Грязному было предъявлено обвинение в отравлении царской невесты, что впрочем не являлось для последнего новостью. Он горько ухмыльнулся, и стал всё отрицать.
Тогда по приказу Грозного он был сильно избит плетьми. После истязаний, Иван сказал:
– Достаточно. Он будет говорить.
Приложив к обнажённой спине опричника раскалённое железо, царь, схватив его за волосы, стал расспрашивать:
– Ты почто царскую невесту изводишь, пёс смердячий?
Грязной взвыл.
– Отвечай, собака! Все кишки повынимаю. Малюта!

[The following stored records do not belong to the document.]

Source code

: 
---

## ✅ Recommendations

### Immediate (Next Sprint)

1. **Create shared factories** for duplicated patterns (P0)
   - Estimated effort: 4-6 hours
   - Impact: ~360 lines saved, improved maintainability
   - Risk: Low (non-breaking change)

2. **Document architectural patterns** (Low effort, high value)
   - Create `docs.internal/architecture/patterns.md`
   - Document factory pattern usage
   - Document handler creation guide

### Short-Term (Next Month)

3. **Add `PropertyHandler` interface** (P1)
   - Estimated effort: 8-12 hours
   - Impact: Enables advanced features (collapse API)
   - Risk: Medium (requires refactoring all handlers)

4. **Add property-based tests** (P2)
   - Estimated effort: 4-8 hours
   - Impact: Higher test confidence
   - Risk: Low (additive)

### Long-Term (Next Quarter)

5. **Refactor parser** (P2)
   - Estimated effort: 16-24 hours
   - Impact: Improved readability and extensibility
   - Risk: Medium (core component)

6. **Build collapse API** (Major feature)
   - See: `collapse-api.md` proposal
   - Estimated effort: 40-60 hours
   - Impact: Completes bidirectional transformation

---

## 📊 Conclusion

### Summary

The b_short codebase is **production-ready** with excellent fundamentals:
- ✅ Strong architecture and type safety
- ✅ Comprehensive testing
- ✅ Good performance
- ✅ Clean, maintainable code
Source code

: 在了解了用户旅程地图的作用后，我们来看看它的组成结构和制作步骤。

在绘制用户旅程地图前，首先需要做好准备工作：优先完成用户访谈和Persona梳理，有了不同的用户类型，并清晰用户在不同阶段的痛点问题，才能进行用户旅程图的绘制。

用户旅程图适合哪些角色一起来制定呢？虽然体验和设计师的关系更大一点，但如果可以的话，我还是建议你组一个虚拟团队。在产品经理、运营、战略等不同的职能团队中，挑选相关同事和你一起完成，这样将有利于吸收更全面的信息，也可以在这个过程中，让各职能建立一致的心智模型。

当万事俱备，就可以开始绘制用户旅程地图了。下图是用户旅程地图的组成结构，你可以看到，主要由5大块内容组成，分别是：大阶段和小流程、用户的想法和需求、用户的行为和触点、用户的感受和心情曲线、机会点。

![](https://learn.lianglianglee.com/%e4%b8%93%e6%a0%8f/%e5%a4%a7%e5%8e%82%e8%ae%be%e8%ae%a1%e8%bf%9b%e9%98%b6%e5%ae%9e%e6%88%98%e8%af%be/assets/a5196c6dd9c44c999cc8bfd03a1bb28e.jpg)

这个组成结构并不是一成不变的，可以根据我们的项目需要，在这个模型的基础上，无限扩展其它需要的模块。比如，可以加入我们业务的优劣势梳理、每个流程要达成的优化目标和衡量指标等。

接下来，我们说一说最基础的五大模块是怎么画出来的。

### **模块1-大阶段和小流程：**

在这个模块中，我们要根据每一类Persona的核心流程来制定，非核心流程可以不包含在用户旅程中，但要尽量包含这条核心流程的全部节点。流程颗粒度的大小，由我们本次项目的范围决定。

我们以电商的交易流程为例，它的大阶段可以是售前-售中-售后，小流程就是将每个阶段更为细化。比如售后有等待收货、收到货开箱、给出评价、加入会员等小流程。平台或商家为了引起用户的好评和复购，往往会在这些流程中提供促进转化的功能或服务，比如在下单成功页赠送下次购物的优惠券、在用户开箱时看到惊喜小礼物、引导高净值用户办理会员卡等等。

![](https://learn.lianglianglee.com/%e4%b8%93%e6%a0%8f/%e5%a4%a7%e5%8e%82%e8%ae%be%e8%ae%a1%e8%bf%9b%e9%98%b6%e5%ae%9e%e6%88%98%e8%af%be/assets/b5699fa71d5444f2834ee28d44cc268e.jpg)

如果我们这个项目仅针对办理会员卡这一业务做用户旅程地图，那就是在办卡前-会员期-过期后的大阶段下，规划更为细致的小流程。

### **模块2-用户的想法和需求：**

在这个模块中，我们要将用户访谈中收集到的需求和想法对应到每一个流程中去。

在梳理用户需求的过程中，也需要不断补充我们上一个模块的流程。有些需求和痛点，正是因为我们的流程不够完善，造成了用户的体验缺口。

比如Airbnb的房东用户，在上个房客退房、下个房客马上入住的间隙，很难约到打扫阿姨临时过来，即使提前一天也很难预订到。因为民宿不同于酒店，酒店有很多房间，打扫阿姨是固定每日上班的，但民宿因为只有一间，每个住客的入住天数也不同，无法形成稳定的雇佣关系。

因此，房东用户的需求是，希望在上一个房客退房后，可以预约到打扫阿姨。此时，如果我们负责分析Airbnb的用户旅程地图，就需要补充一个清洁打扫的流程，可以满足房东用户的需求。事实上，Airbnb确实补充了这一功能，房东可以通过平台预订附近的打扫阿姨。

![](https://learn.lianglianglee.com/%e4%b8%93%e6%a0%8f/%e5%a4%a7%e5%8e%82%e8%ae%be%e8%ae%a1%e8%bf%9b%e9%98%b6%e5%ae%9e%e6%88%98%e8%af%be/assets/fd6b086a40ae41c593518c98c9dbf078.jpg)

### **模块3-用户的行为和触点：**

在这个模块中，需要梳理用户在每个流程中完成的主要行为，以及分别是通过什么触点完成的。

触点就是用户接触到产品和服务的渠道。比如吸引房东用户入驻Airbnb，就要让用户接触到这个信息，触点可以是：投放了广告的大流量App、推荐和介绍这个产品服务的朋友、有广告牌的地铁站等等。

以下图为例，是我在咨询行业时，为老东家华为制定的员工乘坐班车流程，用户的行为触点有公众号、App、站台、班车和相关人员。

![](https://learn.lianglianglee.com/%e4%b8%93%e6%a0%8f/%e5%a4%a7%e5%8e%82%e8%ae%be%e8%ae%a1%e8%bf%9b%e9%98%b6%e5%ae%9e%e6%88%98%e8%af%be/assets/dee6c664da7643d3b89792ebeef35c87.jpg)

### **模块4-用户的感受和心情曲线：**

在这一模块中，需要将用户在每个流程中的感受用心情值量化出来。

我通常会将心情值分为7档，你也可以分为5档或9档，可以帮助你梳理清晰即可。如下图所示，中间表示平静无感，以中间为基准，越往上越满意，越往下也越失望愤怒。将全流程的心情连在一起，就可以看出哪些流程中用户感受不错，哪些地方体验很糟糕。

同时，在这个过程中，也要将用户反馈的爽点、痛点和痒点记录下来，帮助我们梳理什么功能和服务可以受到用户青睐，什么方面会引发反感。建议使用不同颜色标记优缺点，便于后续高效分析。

Палач подошёл к жертве. Грязной еле прошептал:
– Люблю я её, любил, и буду любить, пока светит Солнце на небе.
– Повтори! – Наслаждаясь, потребовал Грозный.
– Люблю…
– Громче!
После очередного прикладывания железа, Григорий вынужден был повторить громче. Крик жертвы был слышен во дворце. Марфа открыла глаза.
– Меня кто-то звал? – Еле прошептала она. Пришедший навестить девушку отец, подошёл к ней, благодаря Господа о том, что дочь открыла глаза. Этот суховатый старик с длинной бородой, доходящей ему почти до пят, за время болезни единственной милой дочки, которая была поздним, и желанным ребёнком, совсем побелел за время болезни дочери. Мать Марфы и вовсе слегла. Отец подошёл к дочери, крепко сжал её руку, и поцеловал. В голубых глазах этого, изрезанного морщинами, старика, таилась печаль, боль и тревога. Эх, зачем же он радовался, когда Марфу объявили царской невестой! Сейчас же он, не помня себя, твердил заученные молитвы наизусть, забросив все свои прежние дела, не спрашивая даже о здоровье возлюбленной жены своей.